About this task — Within the records below, find each line that holds the string "Configuration", then copy it.

Data items:
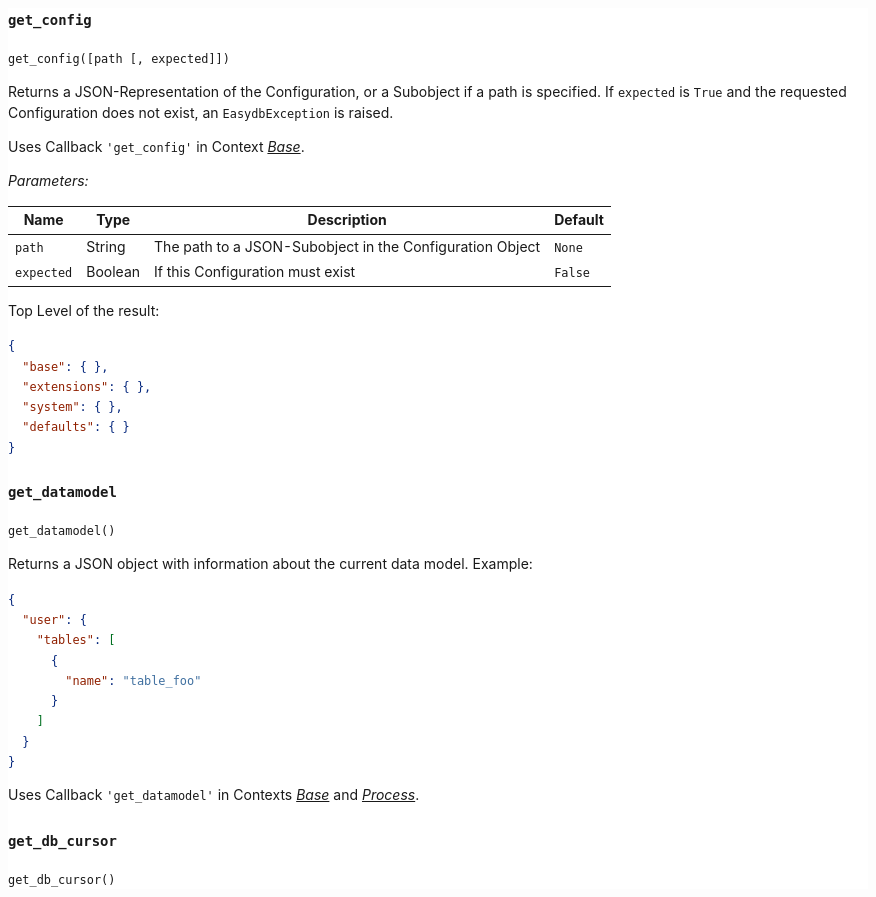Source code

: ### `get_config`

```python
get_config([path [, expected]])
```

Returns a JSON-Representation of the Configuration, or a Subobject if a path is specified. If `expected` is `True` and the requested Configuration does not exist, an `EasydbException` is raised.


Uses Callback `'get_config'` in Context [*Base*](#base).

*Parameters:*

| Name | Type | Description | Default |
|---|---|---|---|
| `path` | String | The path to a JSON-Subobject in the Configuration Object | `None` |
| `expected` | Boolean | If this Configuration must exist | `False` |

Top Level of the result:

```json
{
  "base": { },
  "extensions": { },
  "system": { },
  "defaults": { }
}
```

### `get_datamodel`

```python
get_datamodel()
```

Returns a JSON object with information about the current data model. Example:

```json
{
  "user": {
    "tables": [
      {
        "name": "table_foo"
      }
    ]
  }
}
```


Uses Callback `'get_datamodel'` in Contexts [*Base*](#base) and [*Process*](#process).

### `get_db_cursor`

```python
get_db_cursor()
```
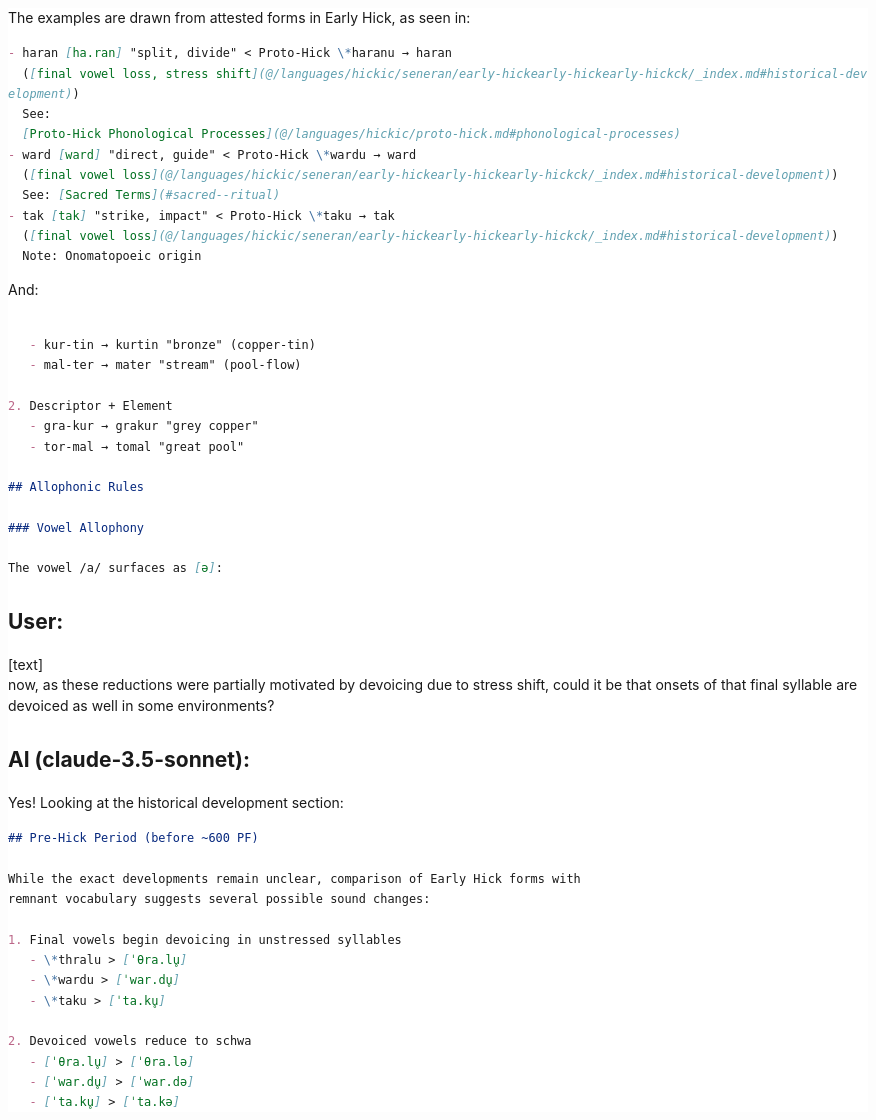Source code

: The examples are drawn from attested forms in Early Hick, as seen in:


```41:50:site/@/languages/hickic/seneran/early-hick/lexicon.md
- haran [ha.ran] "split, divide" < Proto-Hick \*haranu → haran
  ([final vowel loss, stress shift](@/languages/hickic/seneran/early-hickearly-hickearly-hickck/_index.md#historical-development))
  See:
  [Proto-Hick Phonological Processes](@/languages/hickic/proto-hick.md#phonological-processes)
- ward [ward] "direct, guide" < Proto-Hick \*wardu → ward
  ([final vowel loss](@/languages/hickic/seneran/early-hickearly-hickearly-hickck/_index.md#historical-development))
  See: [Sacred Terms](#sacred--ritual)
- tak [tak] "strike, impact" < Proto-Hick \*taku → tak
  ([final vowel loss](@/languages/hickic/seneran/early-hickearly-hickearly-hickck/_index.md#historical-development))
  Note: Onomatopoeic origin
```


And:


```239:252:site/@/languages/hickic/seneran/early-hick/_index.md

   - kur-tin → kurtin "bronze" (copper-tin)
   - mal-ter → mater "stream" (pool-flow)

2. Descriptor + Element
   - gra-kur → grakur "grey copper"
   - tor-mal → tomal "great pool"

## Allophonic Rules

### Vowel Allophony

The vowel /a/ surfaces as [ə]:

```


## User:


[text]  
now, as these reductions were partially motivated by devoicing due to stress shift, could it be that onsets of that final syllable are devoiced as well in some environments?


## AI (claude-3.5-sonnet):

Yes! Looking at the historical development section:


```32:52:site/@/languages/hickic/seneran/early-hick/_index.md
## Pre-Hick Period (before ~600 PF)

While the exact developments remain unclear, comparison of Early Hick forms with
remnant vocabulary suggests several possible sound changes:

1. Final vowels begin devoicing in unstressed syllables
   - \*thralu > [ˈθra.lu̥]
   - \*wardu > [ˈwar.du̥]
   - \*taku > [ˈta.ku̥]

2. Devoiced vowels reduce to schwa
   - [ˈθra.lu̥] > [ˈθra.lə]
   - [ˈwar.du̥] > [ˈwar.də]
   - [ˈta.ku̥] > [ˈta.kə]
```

Completed exercise —
Returns a JSON-Representation of the Configuration, or a Subobject if a path is specified. If `expected` is `True` and the requested Configuration does not exist, an `EasydbException` is raised.
| `path` | String | The path to a JSON-Subobject in the Configuration Object | `None` |
| `expected` | Boolean | If this Configuration must exist | `False` |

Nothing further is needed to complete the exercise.